Wes looked at Roger. Then he looked at me. “Um, forgive my delicacy, but are you…in a certain condition?”
I burst out laughing. “I’m knocked up.”
“Oh. Okay. Um…do you feel any impetus to get married?” (Wes was always very detached; I loved that about him.)
“No–it’s okay, your virtue is safe,” I assured him. Then for about the next half-hour he bombarded me with strange, intensely personal questions that should’ve been insulting, but I figured having done the crime, I could do the time, so I answered them all honestly. Roger sat and watched our back-and-forth like a tennis match, saying little, but at some point he started smiling.

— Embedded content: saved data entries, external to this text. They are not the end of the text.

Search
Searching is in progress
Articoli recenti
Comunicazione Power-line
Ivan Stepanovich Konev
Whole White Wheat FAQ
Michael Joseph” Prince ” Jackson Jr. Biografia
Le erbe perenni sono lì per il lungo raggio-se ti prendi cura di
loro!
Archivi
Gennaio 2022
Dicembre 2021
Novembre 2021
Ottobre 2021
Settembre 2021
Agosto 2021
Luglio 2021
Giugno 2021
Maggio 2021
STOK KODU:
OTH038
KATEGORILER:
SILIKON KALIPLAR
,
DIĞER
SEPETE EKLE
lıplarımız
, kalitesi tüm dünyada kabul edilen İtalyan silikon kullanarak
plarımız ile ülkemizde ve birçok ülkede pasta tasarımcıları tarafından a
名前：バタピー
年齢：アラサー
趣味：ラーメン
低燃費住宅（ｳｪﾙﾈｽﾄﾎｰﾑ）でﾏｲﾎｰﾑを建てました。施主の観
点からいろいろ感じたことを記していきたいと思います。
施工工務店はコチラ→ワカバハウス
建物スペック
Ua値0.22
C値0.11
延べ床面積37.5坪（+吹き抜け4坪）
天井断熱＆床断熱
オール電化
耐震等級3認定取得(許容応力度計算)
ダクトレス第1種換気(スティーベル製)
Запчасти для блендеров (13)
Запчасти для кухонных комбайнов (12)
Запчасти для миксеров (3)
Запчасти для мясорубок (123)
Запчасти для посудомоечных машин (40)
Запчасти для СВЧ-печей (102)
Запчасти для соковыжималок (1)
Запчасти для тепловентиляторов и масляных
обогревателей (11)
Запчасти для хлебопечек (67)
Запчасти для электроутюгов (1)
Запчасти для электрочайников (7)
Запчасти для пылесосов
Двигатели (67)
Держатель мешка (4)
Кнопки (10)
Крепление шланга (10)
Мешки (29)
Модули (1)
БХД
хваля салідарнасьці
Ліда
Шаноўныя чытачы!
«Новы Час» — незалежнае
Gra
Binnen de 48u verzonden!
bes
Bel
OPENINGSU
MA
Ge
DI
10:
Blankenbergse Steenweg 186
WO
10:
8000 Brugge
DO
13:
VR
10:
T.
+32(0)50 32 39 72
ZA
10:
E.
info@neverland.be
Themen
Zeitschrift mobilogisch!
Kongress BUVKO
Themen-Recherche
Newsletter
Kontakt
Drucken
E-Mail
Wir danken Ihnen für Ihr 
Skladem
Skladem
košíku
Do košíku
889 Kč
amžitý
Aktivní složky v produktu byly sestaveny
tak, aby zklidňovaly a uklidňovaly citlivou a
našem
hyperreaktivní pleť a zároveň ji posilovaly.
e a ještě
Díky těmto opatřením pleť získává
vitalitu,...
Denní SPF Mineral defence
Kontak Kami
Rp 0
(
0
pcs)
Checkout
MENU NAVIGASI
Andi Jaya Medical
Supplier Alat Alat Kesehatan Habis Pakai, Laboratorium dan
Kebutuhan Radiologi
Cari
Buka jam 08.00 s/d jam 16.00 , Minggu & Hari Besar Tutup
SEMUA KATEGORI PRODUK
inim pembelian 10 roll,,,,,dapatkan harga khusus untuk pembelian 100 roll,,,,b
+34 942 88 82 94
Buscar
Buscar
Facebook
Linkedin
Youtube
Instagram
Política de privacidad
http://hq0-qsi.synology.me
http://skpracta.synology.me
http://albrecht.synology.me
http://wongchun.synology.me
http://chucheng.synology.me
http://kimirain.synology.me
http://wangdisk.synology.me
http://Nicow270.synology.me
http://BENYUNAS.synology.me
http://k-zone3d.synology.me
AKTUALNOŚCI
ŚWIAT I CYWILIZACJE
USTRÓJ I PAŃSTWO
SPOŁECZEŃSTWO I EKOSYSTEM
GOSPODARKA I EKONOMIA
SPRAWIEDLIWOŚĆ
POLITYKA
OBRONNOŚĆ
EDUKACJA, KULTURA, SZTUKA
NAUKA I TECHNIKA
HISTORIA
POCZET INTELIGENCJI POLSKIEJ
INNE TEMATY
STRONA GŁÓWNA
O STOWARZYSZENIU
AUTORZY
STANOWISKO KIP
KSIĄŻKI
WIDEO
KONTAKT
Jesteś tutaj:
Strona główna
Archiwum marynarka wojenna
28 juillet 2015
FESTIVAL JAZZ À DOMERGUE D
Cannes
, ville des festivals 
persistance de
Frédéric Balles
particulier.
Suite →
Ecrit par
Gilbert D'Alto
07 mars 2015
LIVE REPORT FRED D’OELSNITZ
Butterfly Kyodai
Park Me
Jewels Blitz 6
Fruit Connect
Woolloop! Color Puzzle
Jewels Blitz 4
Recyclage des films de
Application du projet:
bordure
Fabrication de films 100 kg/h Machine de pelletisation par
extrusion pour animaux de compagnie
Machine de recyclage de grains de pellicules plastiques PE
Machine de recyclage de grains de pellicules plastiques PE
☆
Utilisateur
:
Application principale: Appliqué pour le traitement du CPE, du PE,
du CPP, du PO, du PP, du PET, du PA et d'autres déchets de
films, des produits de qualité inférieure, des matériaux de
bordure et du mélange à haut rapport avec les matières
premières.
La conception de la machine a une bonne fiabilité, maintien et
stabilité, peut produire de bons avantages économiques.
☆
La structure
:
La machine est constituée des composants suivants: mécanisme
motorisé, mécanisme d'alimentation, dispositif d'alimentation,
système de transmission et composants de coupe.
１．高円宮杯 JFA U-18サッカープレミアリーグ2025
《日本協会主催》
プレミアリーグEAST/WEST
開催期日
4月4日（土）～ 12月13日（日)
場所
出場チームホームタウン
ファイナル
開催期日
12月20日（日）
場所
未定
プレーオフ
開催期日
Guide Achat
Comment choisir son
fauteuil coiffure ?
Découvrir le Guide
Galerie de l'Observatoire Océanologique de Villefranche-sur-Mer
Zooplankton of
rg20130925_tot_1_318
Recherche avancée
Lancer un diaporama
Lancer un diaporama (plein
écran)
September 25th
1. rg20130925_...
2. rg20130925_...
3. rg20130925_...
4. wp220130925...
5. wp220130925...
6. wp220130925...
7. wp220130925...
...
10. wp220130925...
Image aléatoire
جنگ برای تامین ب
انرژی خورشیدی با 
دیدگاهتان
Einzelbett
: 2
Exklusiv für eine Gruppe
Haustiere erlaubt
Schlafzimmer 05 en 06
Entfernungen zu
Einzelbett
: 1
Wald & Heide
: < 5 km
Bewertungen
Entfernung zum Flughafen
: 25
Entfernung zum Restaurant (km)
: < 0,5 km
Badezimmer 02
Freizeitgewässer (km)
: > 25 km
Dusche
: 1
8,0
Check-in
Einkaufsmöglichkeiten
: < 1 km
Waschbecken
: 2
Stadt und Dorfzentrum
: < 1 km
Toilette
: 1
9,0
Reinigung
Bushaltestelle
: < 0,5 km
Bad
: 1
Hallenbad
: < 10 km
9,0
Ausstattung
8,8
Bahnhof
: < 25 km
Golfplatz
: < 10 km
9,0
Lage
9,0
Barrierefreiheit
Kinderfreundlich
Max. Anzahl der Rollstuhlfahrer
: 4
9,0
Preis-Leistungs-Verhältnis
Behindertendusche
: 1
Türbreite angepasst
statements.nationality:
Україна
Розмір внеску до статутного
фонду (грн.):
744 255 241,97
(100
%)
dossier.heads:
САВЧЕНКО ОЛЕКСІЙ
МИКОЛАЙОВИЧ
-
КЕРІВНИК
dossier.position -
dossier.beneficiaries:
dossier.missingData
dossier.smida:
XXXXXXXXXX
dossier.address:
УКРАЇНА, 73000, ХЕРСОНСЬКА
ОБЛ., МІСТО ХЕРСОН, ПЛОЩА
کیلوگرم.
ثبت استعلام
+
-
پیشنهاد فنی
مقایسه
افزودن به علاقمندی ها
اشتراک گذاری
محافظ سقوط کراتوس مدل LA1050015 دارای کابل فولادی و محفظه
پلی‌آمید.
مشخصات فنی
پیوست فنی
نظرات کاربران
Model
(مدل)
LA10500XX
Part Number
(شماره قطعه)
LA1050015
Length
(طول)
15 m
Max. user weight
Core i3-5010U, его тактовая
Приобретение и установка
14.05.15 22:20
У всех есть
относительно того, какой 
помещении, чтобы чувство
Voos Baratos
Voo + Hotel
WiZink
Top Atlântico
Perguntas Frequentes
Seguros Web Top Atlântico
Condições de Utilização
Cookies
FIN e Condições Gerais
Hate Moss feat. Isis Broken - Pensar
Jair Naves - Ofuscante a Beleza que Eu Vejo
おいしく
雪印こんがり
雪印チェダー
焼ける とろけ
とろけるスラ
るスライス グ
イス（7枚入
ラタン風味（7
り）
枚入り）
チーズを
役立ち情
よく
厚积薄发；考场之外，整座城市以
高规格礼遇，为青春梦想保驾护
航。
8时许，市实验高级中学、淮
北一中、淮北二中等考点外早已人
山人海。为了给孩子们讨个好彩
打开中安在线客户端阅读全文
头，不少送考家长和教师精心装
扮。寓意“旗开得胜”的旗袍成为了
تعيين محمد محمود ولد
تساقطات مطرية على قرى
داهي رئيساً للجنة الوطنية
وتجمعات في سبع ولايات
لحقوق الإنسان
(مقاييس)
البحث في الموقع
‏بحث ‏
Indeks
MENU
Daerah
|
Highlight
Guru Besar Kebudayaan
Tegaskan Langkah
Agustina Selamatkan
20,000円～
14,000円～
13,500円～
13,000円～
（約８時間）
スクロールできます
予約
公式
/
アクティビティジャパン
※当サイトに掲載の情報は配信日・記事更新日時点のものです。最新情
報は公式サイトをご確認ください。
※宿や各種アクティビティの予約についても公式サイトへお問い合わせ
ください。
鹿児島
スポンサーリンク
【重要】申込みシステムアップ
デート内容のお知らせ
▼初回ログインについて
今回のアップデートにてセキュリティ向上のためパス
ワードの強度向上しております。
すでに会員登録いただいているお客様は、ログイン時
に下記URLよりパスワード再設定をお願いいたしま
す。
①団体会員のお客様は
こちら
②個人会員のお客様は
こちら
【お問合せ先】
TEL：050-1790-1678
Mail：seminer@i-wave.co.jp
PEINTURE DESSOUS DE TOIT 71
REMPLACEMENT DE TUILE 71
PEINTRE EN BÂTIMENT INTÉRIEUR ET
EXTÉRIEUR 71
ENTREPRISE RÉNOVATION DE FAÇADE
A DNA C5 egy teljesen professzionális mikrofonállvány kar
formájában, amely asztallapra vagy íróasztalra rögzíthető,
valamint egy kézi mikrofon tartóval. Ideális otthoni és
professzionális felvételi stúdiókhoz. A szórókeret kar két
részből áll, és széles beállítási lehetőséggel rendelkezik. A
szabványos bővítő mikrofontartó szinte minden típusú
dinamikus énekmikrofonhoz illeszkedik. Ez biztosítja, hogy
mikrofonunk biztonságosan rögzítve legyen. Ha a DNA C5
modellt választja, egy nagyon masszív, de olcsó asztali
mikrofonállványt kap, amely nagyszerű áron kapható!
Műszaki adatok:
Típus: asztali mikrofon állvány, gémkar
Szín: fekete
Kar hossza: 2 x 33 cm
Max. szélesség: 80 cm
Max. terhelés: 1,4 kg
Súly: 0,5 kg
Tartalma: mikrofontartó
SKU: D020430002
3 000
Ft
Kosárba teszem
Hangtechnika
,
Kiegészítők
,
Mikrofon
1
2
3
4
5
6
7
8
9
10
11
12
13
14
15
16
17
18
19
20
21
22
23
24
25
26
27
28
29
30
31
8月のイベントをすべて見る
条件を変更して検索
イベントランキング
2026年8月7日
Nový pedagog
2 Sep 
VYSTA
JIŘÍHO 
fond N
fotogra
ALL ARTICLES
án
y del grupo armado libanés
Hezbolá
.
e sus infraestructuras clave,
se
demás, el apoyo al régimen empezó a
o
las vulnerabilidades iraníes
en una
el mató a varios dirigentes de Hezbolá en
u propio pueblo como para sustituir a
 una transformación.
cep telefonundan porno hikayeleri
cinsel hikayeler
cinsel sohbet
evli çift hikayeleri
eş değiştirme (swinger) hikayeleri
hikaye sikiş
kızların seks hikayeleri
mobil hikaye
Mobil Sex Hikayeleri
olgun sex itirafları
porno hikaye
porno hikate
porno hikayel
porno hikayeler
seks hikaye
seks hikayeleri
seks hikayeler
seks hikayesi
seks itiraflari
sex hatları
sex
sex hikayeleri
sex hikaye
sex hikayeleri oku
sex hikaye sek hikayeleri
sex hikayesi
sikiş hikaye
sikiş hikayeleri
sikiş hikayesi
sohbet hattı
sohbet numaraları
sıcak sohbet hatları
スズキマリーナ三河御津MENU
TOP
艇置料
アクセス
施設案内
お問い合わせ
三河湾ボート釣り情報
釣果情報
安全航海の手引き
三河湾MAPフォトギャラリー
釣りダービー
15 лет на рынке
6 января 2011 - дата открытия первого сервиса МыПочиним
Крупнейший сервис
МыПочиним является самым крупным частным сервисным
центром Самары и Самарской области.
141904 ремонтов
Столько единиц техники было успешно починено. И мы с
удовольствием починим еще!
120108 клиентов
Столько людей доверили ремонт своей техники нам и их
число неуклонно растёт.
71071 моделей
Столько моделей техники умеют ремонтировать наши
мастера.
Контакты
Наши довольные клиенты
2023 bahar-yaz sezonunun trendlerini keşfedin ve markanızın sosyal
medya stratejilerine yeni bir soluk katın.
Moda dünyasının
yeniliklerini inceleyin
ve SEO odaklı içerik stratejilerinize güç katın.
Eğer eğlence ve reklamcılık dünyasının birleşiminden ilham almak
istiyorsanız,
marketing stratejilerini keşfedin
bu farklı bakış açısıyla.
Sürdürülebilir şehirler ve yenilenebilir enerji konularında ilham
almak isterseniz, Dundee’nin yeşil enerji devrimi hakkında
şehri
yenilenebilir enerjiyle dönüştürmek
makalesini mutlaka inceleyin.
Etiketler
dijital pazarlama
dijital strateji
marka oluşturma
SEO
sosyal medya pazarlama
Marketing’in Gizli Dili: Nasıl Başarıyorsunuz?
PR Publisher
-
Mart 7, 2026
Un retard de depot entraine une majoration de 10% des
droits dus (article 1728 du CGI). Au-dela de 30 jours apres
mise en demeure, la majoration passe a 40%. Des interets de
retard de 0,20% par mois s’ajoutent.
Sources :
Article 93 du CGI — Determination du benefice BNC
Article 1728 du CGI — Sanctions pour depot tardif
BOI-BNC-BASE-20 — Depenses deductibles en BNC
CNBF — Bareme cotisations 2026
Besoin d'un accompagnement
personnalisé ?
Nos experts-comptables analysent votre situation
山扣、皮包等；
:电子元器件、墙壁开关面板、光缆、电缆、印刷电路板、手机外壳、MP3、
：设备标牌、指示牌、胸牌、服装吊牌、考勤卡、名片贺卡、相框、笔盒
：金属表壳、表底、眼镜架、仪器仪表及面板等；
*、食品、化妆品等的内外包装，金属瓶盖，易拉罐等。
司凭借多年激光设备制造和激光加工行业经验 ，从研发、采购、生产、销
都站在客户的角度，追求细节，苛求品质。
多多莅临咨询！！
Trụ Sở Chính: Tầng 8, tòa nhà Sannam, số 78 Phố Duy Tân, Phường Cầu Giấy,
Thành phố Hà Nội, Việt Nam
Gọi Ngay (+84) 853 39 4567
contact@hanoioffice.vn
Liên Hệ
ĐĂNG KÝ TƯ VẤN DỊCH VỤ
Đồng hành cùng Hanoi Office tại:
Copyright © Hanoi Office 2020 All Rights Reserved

It turned out Roger and Wes had come downtown to take in a movie. At the time, the on-post movie theaters of bases overseas usually got movies that were at least a year old. So if you wanted to see a fairly recent movie, you had to go out on the economy (i.e., downtown, off post) to see it and trust that you could pick up enough (in spite of the language difference) to figure out what was going on. They were going to see “The Blue Lagoon” and invited me along, so we went together. At some point Wes started coughing, but he insisted on seeing the whole movie. So as soon as it was over, we left, and as we started walking back to the barracks, Wes (who was 6’2″ compared to Roger’s 6’3″ and my 5’2″) started taking shorter and shorter steps, and finally he stopped, When Roger and I asked what was wrong, he said he couldn’t breathe. Roger prayed, then we decided that he and I would get Wes home. So Wes put an arm around Roger’s shoulders and the other arm around mine, and we half-walked, half-dragged, him back to the barracks. Wes was literally a foot taller than I, so as he found it harder and harder to walk, he drooped more to the “low” side–me. By then I had both arms around him and was struggling to keep him on his feet. Wes looked down at me. “Don’t get emotionally involved,” he gasped. I laughed out loud. “No fear of that,” I told him.
We got him back to the barracks, where the CQ took over. Wes went to the medical clinic.
Jeremiah Chaim, my first child, was born July 25 at Landstuhl hospital. Wes was there. And on Feburary 10, 1982–nearly a year to the day later–we were married. Wes adopted Jere. Jere died in Iraq 10 years ago, but Wes and I are still together; next month makes 37 years.
Roger came to see us three years ago. “I knew it all along,” he said.
Mel, your poignant and heartwarming revelation tells me four things. The kind of person you are. The kind of person Wes is. The motivation for the novel you are writing. And why you like “The Shepherd’s Voice.”
Mel, that is a beautiful memory, although so sad about Jere. It seems you and Wes were made for each other. Blessings to you and your family!
Well, if you mean interesting memories from my youth, I have a ton of them. But if you mean the ONE that defined me, that’s easy.
One fall afternoon, many decades ago, I was home from grad school and visiting my brother Joe’s stable. As I took a short cut through the tack room on the way to the stalls, I passed a young lady who had a foot up on a bench tying her boot. Joe had told me about a remarkable girl who was boarding her horse with him, and I hoped she was that girl.. As I passed her, I simply said, “Hi.”, and continued along—introvert that I was. She looked up and gave me a silent smile. That moment defined me. They were the most precious seconds of my life..
I seem to remember that moment. Close encounter of the first kind. So sweet of you to remember after all these years.